Discernment websites …

I wonder if some of the “discernment websites” that enjoy featuring and critiquing the work of many of my friends and me would be willing to host some discussion on this bill currently proposed in the Ugandan parliament.
I’d be interested in reading whether participants in those blogs agree with the Ugandan bill, and if not, why not. (Details after the jump)

Andrew Marin gives an excellent overview of the situation here. He says …

Let me make this clear:
I don’t care how conservative your theological belief system is, killing people or imprisoning them for being gay or lesbian is wrong and should never, ever happen.
Notwithstanding, according to the bill, I, as a straight person, would also be imprisoned if I don’t turn in gays and lesbians to the Ugandan government.
….Please spread the word.

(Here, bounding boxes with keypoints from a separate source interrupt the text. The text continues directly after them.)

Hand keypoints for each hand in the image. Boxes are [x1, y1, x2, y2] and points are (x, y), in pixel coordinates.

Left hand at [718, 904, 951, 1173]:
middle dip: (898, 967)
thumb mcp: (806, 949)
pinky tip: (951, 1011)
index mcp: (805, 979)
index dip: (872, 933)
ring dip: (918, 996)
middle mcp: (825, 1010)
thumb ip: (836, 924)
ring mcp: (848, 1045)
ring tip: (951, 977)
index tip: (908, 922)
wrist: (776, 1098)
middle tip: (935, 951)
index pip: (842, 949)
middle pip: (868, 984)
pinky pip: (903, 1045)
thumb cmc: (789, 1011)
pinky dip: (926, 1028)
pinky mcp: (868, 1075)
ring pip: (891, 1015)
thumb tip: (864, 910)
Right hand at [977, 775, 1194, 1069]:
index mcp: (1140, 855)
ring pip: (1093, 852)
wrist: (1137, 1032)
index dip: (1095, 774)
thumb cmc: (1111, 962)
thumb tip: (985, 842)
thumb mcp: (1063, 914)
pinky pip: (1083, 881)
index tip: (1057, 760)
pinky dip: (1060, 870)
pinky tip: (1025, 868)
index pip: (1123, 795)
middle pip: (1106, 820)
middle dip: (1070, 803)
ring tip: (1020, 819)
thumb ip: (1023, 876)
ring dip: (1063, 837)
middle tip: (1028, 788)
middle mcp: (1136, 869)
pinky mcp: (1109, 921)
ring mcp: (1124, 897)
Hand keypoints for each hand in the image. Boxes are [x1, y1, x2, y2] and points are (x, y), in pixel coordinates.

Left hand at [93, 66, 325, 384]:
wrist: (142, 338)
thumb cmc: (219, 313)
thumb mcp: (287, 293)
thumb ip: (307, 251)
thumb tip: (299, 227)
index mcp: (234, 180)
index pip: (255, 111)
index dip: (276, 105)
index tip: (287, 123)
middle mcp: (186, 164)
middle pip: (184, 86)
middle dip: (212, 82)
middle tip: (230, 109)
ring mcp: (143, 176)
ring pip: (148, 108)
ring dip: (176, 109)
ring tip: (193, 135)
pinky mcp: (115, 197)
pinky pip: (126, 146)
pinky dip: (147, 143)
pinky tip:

No Christian (or person in general) should ever let this happen on our watch.

He explains how to take action here.
The initiator of this bill in Uganda, Martin Ssempa, used to have connections to Rick Warren and Saddleback Church, but they severed those ties when they learned about the Ugandan bill. Here is Rick’s statement:

Martin Ssempa does not represent me, my wife Kay, Saddleback Church, nor the Global PEACE Plan strategy. In 2007, we completely severed contact with Mr. Ssempa when we learned that his views and actions were in serious conflict with our own…”

Thank God for people like Andrew and the Warrens for making it clear where they stand. Of course I stand with them.
This bill shows where misguided zealotry can lead, friends – the kind of misguided zealotry right here in the US that I posted about recently, the kind that Paul wrote about when he said (2 Cor. 3:6),

God … has made us competent to be ministers of a new covenant, not of letter but of spirit; for the letter kills, but the Spirit gives life.

Paul, of course, new what he was talking about, because he had been this very kind of misguided zealot (1 Timothy 1:13) before he discovered a new vision of God in Christ. His belief system led him to hunt people down and seek to imprison and even kill them (for example, he participated – from a discrete distance – in the stoning of Stephen, Acts 7:58). In Christ Paul discovered a radically different image of God: one who doesn’t imprison, torture, and kill, but rather humbly descends to being imprisoned, tortured, and killed. Here’s how he described it (Phil. 2):

[Christ], though [or better translated, I think, because] he was in the form of God,
did not regard equality with God as something to be exploited,
but emptied himself,
taking the form of a slave,
being born in human likeness.
And being found in human form,
he humbled himself
and became obedient to the point of death –
even death on a cross.

You can see why I believe we need a new kind of Christianity. I hope there will be some robust discussion about this Ugandan death bill on the discernment websites and others too, and some constructive action as well.